L'événement tragique de cette « flottille humanitaire » envoyée vers Gaza a été, une fois de plus, l’occasion pour de nombreux gouvernements et pour la plupart des médias internationaux d’exprimer envers Israël des sentiments d’incompréhension et parfois de haine semblables à ceux qui nous ont fait tant de mal depuis des siècles ! Comme si " par définition ", Israël devait se retrouver toujours dans le tort. Or ce nouveau développement doit nous inspirer plusieurs enseignements fondamentaux.

Le premier, c’est qu’il ne faut pas s'émouvoir de ces jugements superficiels, hâtifs et surtout mus par une réelle mauvaise foi et par la volonté de nuire.

Ensuite, il faut comprendre que la mission d’Israël est d’essayer d’être le plus près possible de l’idéal décidé par D.ieu dans la Torah. Pour cela, il faut que notre volonté de perfectionnisme permanent l’emporte sur toute autre considération.

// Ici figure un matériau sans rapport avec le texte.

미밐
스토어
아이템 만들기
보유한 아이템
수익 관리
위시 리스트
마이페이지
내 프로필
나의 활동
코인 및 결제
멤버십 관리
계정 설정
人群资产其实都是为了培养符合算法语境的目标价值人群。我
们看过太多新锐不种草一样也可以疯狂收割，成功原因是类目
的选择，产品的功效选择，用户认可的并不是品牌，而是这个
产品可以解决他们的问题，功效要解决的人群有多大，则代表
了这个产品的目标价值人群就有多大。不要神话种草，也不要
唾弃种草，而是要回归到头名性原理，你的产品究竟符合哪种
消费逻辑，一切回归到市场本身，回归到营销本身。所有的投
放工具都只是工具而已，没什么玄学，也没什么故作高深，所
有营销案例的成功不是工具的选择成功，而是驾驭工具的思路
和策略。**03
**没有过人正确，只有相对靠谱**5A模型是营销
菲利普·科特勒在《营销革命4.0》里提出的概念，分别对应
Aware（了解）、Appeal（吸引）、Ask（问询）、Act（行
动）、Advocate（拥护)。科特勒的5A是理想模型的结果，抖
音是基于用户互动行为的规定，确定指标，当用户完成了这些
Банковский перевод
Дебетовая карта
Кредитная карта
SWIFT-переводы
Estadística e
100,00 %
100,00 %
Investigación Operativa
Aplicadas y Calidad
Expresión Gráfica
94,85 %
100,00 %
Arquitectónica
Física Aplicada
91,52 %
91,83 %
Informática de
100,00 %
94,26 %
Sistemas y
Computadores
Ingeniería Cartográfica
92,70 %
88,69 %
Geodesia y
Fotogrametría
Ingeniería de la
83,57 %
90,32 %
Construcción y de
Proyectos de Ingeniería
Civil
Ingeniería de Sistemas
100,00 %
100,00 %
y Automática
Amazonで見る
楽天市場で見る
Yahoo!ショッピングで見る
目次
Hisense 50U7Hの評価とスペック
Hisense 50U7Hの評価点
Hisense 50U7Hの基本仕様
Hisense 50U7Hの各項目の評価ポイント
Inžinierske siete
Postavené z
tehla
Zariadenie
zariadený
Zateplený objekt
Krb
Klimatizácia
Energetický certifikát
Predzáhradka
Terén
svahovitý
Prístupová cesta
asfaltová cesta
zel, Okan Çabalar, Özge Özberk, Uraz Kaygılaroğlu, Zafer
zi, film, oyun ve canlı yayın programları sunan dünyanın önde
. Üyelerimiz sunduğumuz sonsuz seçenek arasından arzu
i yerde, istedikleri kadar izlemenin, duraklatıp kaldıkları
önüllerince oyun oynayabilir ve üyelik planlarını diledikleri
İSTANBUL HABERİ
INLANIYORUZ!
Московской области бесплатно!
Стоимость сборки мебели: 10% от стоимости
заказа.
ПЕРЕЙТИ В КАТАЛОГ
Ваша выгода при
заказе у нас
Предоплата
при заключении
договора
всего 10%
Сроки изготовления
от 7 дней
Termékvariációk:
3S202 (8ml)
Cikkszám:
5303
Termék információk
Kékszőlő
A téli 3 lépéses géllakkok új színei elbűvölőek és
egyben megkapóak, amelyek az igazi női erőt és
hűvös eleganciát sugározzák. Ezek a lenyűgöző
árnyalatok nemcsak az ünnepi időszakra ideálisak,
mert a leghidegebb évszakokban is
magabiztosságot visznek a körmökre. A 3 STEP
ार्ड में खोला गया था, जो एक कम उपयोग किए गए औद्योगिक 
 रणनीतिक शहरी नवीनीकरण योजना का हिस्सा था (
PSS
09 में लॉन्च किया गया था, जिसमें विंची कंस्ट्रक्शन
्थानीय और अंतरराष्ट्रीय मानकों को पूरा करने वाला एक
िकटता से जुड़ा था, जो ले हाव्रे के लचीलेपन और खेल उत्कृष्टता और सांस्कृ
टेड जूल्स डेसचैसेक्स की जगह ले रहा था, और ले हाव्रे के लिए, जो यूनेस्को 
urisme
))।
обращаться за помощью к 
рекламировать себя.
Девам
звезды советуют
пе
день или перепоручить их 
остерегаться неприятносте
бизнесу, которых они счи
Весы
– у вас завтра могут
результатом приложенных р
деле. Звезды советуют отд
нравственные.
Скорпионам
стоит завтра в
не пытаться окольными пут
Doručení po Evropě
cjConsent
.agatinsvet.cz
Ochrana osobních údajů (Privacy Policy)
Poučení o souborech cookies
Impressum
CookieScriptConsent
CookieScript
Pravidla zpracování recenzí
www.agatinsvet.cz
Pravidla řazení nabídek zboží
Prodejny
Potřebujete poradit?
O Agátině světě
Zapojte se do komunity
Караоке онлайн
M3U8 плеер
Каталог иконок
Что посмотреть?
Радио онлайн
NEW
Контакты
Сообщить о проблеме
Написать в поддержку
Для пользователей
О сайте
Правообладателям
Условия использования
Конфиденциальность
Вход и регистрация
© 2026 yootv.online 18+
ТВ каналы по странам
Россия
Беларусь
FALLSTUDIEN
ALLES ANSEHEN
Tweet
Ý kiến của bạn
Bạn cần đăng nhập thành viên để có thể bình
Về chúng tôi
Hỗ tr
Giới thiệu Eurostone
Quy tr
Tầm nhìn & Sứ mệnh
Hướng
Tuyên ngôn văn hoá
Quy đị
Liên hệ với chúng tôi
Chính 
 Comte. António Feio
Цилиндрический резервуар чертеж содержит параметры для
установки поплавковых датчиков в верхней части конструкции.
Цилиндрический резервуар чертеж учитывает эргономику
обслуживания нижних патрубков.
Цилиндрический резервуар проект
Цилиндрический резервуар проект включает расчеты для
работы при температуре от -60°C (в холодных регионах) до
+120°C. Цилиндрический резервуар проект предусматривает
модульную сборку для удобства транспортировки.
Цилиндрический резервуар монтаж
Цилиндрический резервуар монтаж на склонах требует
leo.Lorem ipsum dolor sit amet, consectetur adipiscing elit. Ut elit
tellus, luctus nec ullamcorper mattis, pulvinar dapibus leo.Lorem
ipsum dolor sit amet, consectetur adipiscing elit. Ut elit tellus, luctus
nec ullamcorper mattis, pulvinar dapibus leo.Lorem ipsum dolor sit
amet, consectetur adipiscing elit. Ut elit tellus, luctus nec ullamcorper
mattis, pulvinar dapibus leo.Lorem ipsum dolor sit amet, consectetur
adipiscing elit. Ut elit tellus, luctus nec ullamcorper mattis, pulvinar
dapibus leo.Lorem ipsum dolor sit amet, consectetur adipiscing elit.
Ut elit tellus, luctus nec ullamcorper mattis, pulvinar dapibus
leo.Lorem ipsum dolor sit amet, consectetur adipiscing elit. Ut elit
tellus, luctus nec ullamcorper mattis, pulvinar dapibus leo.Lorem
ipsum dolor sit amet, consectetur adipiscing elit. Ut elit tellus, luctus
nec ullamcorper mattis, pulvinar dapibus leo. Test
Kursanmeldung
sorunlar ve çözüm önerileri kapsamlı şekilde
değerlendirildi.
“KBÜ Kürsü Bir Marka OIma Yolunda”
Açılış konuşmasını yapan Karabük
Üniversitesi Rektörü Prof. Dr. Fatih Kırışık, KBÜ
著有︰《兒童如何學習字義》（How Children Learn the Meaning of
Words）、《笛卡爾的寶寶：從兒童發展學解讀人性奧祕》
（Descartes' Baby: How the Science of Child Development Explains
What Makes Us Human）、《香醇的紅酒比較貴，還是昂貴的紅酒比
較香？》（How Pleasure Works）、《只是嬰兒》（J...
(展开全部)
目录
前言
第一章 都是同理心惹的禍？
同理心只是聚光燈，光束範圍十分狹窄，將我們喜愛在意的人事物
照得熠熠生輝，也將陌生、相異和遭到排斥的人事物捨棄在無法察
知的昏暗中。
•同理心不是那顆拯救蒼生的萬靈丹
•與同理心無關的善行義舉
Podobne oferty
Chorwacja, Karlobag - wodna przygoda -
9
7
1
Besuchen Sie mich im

Enfin, il est indispensable pour nous de bannir totalement de notre vocabulaire cette terrible médisance qui nous entoure. Nos Sages ont écrit, voilà déjà plusieurs siècles, qu’Israël est critiqué par le monde parce que lui-même critique ses propres frères… Tâchons donc d'apprendre à juger les autres favorablement, tâchons d'accorder à notre prochain le bénéfice du doute lorsqu'il se livre à des actions que nous ne comprenons pas et dont nous ignorons les mobiles. Nous devons donc prendre grand soin à vérifier toute information douteuse avant de nous persuader de sa véracité et de, parfois, nous en enflammer ou bien de nous en alarmer ! Car dans nos sociétés, de nombreuses personnes avancent des " évidences " sans avoir nullement pris la peine de les vérifier auparavant. Et cela nous conduit finalement à oublier l'essentiel. Cela explique pourquoi, loin de désespérer, nous devons au contraire persévérer et rendre une fois de plus un hommage à notre peuple et aux jeunes gens de Tsahal qui donnent leur vie pour sa dignité et sa survie. Et je prie pour qu’Hachem guérisse les blessés et remonte le moral d’Israël, car il n'y a aucune raison pour qu'il soit au plus bas.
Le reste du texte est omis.